**Required work:**
Set down each record below precisely, skipping the pictures.

**Saved entries:**
__________

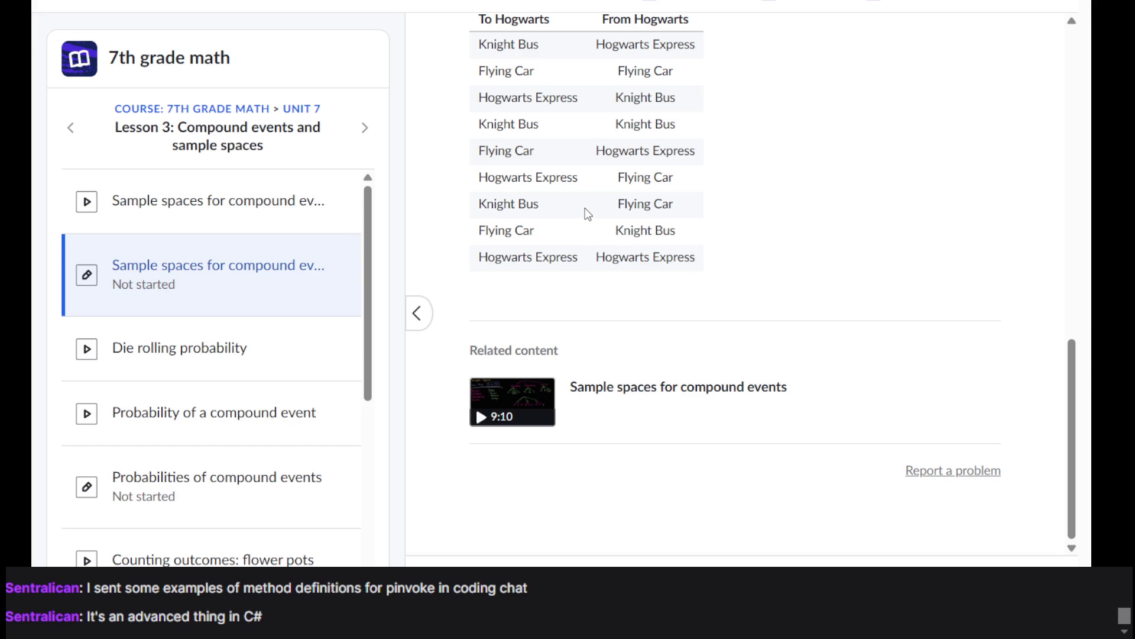
scroll(500, 152, "up", 1)
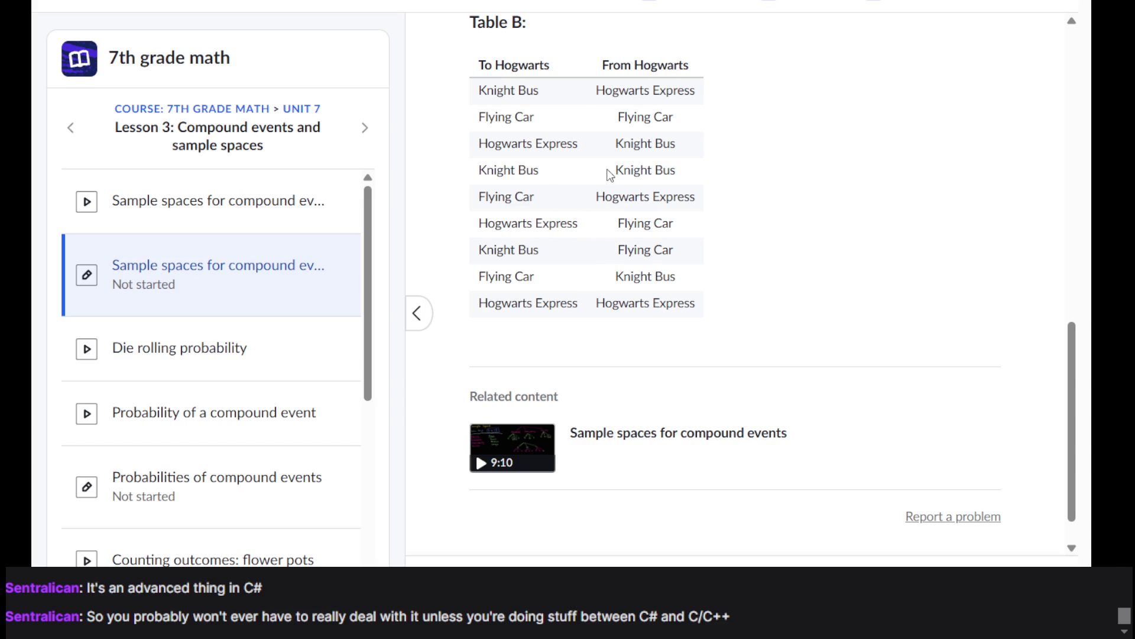
scroll(542, 185, "up", 5)
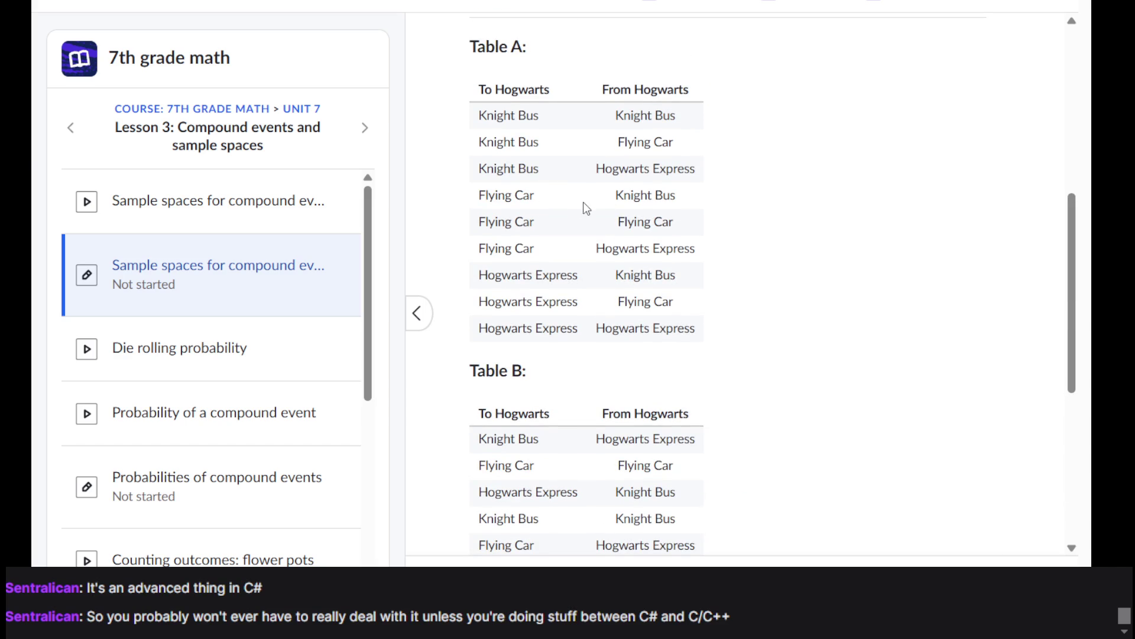
scroll(593, 193, "up", 2)
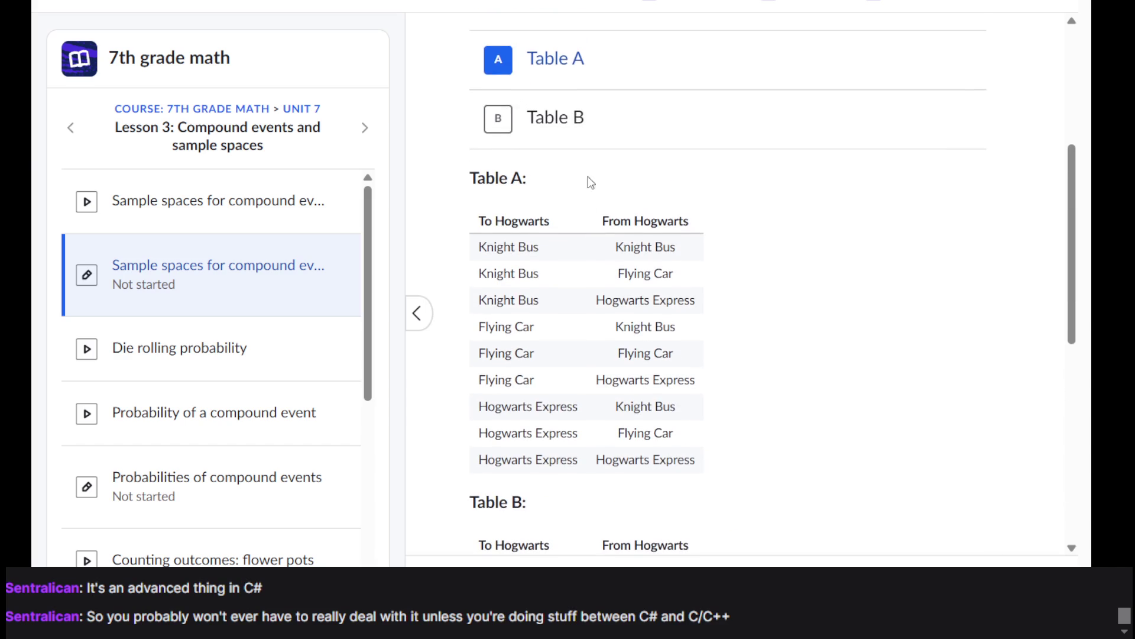
left_click(577, 120)
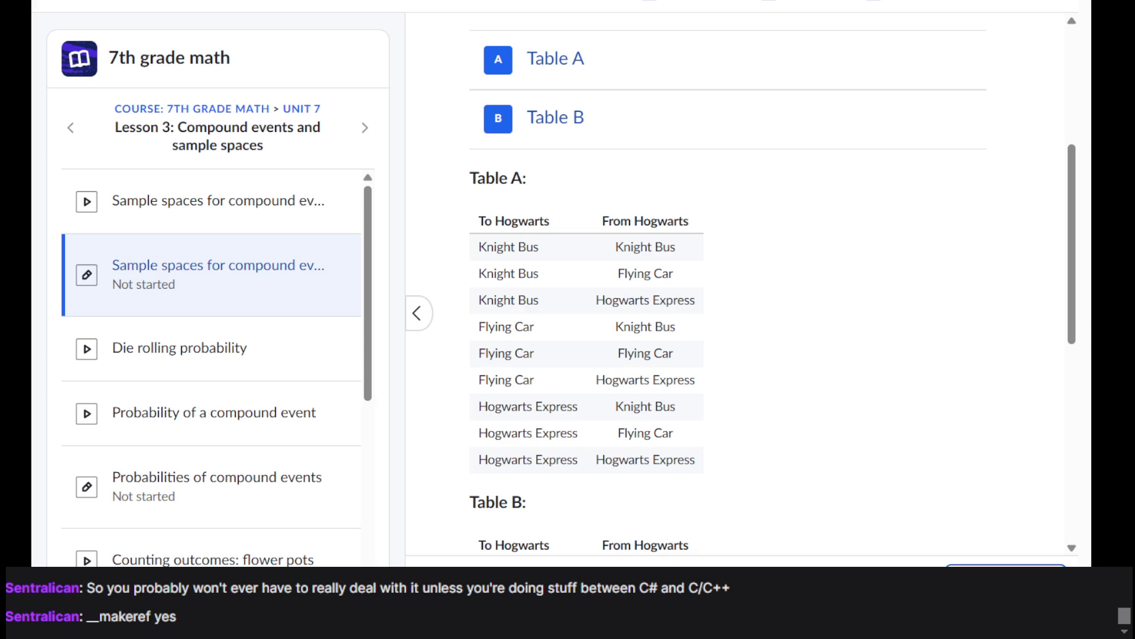
left_click(978, 559)
left_click(979, 556)
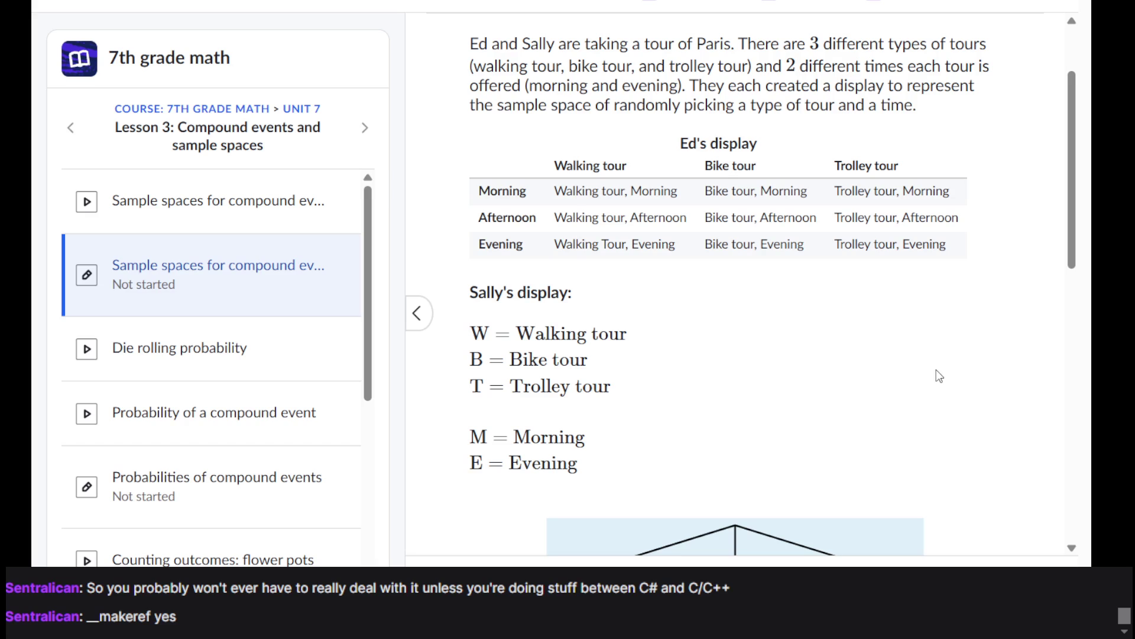
scroll(940, 376, "down", 10)
scroll(939, 376, "up", 12)
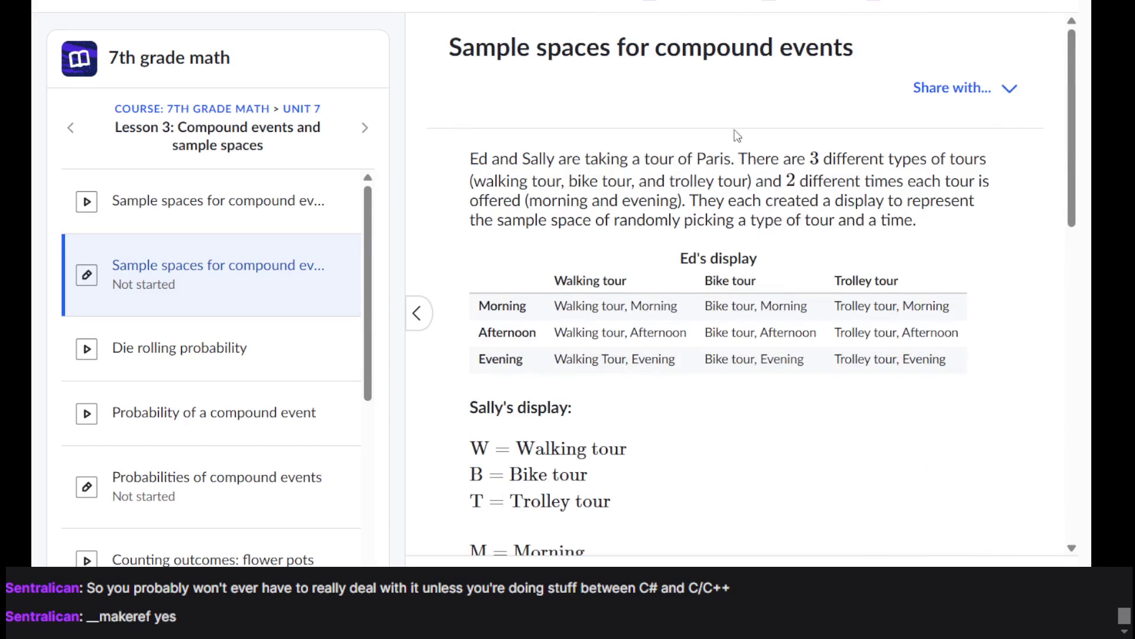
scroll(705, 142, "down", 5)
scroll(706, 142, "up", 5)
scroll(857, 323, "down", 10)
scroll(857, 322, "up", 10)
scroll(857, 322, "down", 5)
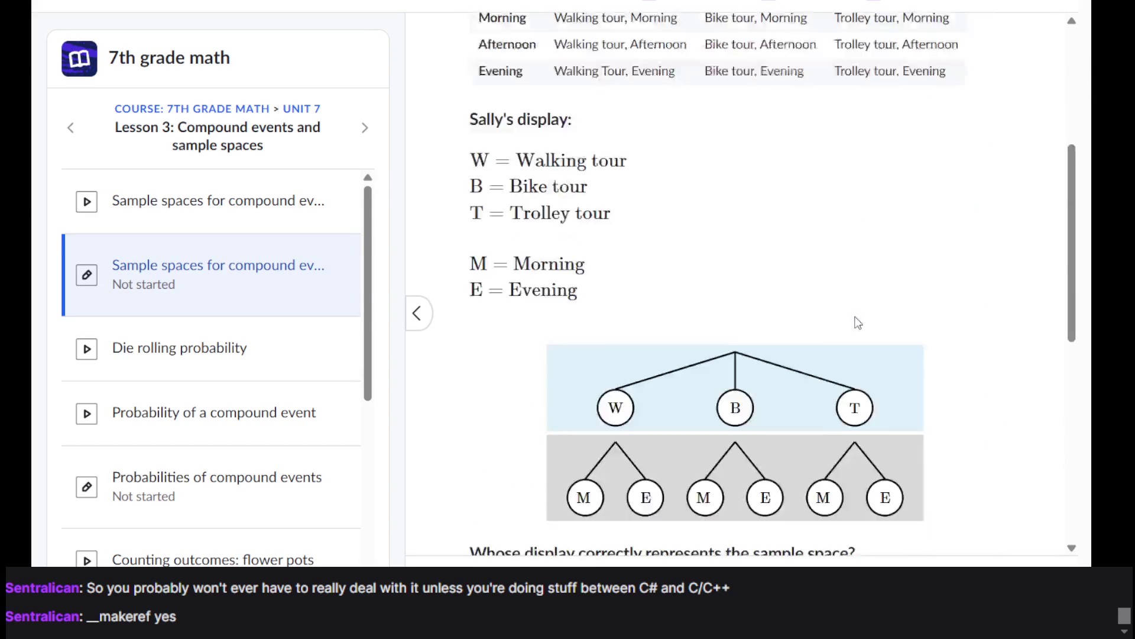
scroll(858, 322, "down", 5)
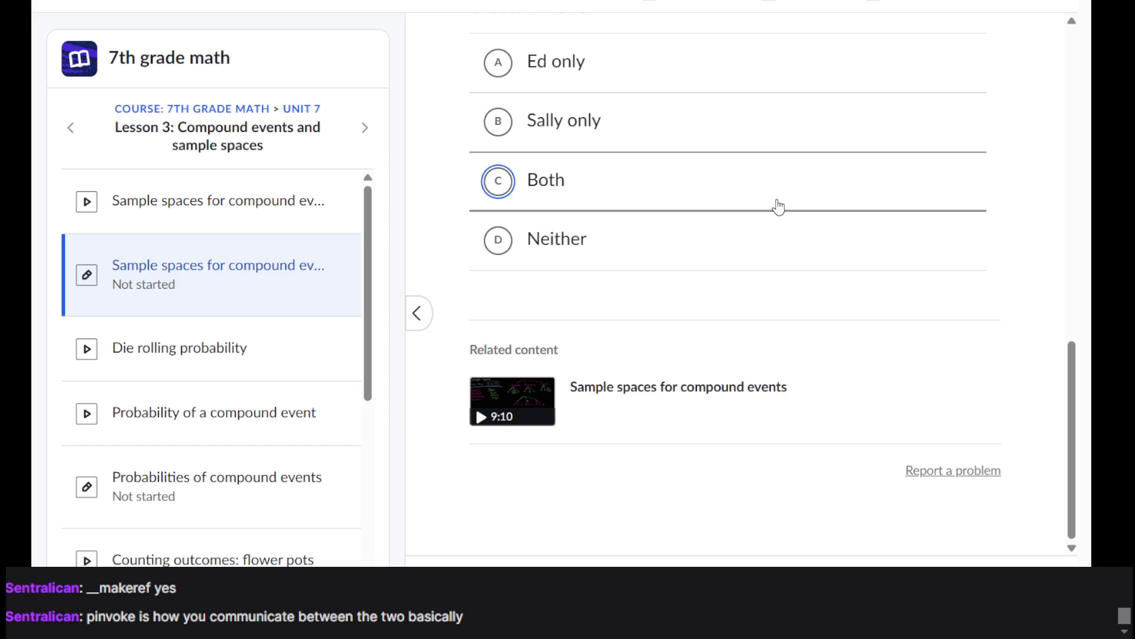
scroll(779, 207, "up", 5)
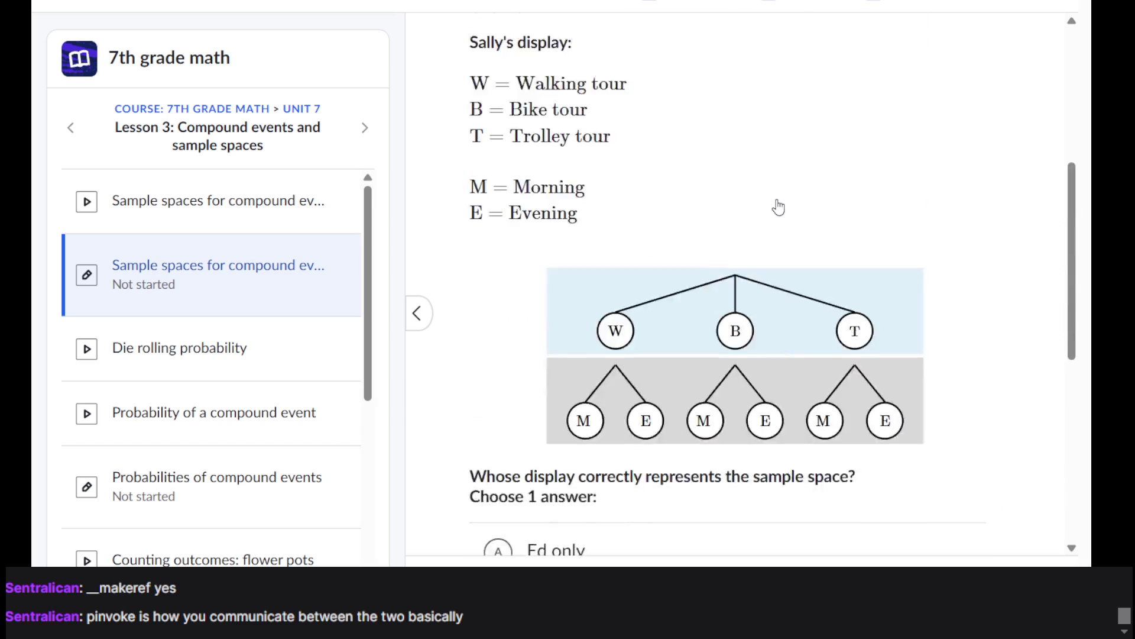
scroll(778, 207, "down", 5)
scroll(778, 207, "up", 10)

__________

**Solution for this problem:**
scroll(500, 152, "up", 1)
scroll(542, 185, "up", 5)
scroll(593, 193, "up", 2)
left_click(577, 120)
left_click(978, 559)
left_click(979, 556)
scroll(940, 376, "down", 10)
scroll(939, 376, "up", 12)
scroll(705, 142, "down", 5)
scroll(706, 142, "up", 5)
scroll(857, 323, "down", 10)
scroll(857, 322, "up", 10)
scroll(857, 322, "down", 5)
scroll(858, 322, "down", 5)
scroll(779, 207, "up", 5)
scroll(778, 207, "down", 5)
scroll(778, 207, "up", 10)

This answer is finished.